- INSTRUCTION 1:
Answer these from the passage on Simon carrying the cross, marking your answers (a), (b), (c):
(a) Where were crucifixions carried out?
(b) Whom did the soldiers compel to finish carrying the cross?
(c) What did Leo suggest Simon's inclusion symbolized?
- INSTRUCTION 2:
Please explain in one to three sentences why, according to the passage on Simon carrying the cross, the condemned person was paraded through town.
- INSTRUCTION 3:
Extend the passage on Simon carrying the cross, starting after its final sentence.

- TEXT FOR ANALYSIS:
◇ ◇ ◇ ◇ ◇

Sometimes people see these verses as being at odds with John’s passage above. Many will also note that the Scriptures are entirely silent as to whether or not Jesus stumbled or fell on the way to Golgotha under the weight of the cross. Let us begin with the first objection and then move to the second.

First, John harmonizes easily with the Synoptic Gospels if you order the chronology as I have here. After the trial, Jesus is sent off to be crucified. Originally, in good Roman tradition, Jesus has the cross (or perhaps a portion of the cross) placed on his shoulders. Yet, on the way out to Golgotha, the soldiers grab Simon from the crowd and compel him to finish carrying the cross the remainder of the walk.

Why would the soldiers do this? Remember, everything about crucifixion was meant as a deterrent to those who might become a threat to the Roman rule. The sentenced one was beaten, humiliated, and paraded through town so that all could see. This served as a warning. Even the honor of dying on a cross was meant as a reminder to passersby (crucifixions were carried out alongside of main roads and thoroughfares. There was no question as to what crime these people were guilty of and if you were considering an insurrection, the crucified bodies were clear warnings about what the consequences would look like.

So…perhaps Simon (being from the countryside) looked like a potential troublemaker. This might be a way of dissuading him from acting out even before he committed his crime. Perhaps the Romans were simply making a point to those city folks who had just asked for Barabbas to be released…beware. Perhaps Jesus was moving too slowly and they wanted to expedite the process. Perhaps, because of Pilate’s reluctance to crucify Jesus, the captain of the guard chose to show Jesus a small degree of mercy on the way up to his execution. Leo (known as “The Great,” a 5th century church bishop) suggested that Simon’s inclusion was symbolic of the Gentiles being brought into the suffering of Christ (see Romans 8:17). Or, perhaps, most simply, Jesus stumbled and was unable to bear the physical weight of the cross.

◇ ◇ ◇ ◇ ◇

- ENTRIES SUPPLIED:
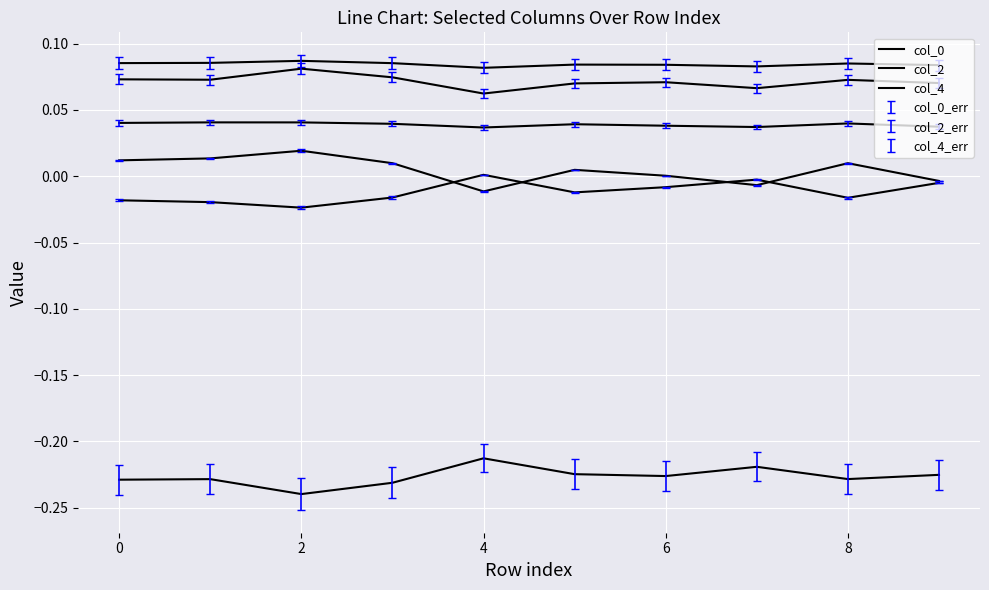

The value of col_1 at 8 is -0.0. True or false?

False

◇ ◇ ◇ ◇ ◇

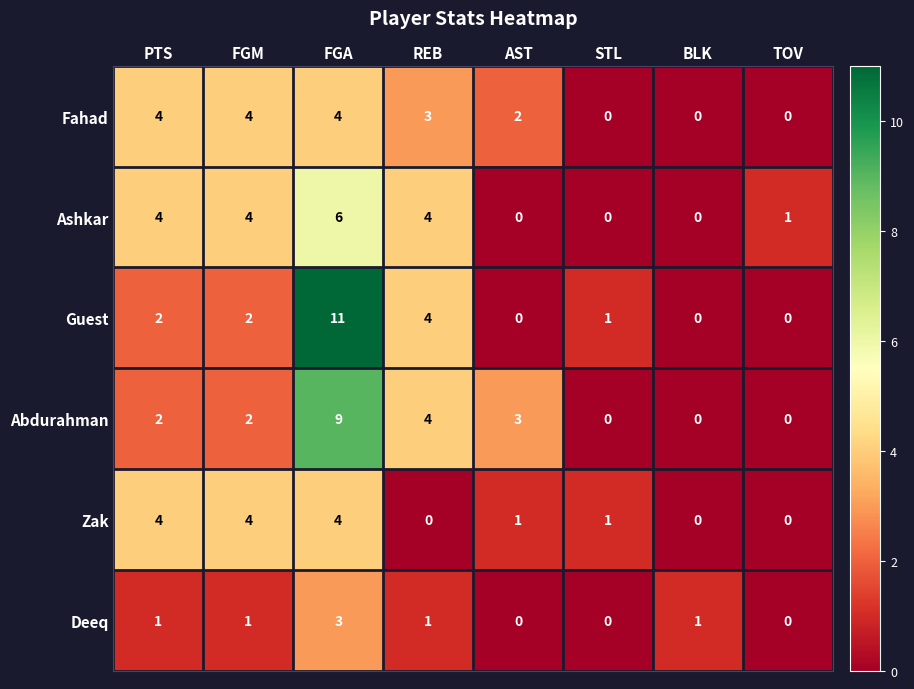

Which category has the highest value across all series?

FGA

◇ ◇ ◇ ◇ ◇

- EXERCISE OUTPUT 1:
(a) Alongside main roads and thoroughfares.
(b) Simon, whom they grabbed from the crowd.
(c) The Gentiles being brought into the suffering of Christ.

- EXERCISE OUTPUT 2:
Everything about crucifixion was meant to deter anyone who might threaten Roman rule. The condemned person was beaten, humiliated, and paraded through town so that everyone could see, and this served as a warning.

- EXERCISE OUTPUT 3:
We don’t know for sure. Church tradition has held that Jesus stumbled and fell under the cross’ weight. That is not only understandable, but also emphasizes the humanity of Christ as he was being tortured and murdered. Now, obviously the tradition is non-canonical, but it is supported by reason, so while we must not be overly dogmatic here, the notion of our Lord falling is a reasonable explanation for why Simon was pulled out of the crowd and impressed into service.

Who was Simon? Cyrene is a region that is located in what is modern-day Libya, so much like the Ethiopian eunuch, we find an early African Christian being involved in a very significant way. Africa became a place of refuge for the child, Jesus, as his parents fled king Herod, and now an African becomes a minister of grace to Jesus as he walks to the hill on which he will die. It is considered that this man is one and the same with Simeon who was called “Black,” found in Acts 13:1. What a profound impression this must have made on this man as he followed Jesus with the cross on the way up the hill to Golgotha. It may also be suggested that this influence touched Simon’s family as well, for Rufus is mentioned in Romans 16:13 as a friend and acquaintance of Paul’s (clearly, by the mention of their names, Mark’s audience was familiar with these men).

And, so our Lord, still in the lead, was followed with Simon carrying the cross. What a sad day in the history of mankind…yet, what wonderful hope and promise comes from this, not only that our Lord would be willing to bear such pain for us, but that he would privilege us to bear sorrow and pain as well so that we might appreciate our Lord’s sorrow and pain that much more profoundly.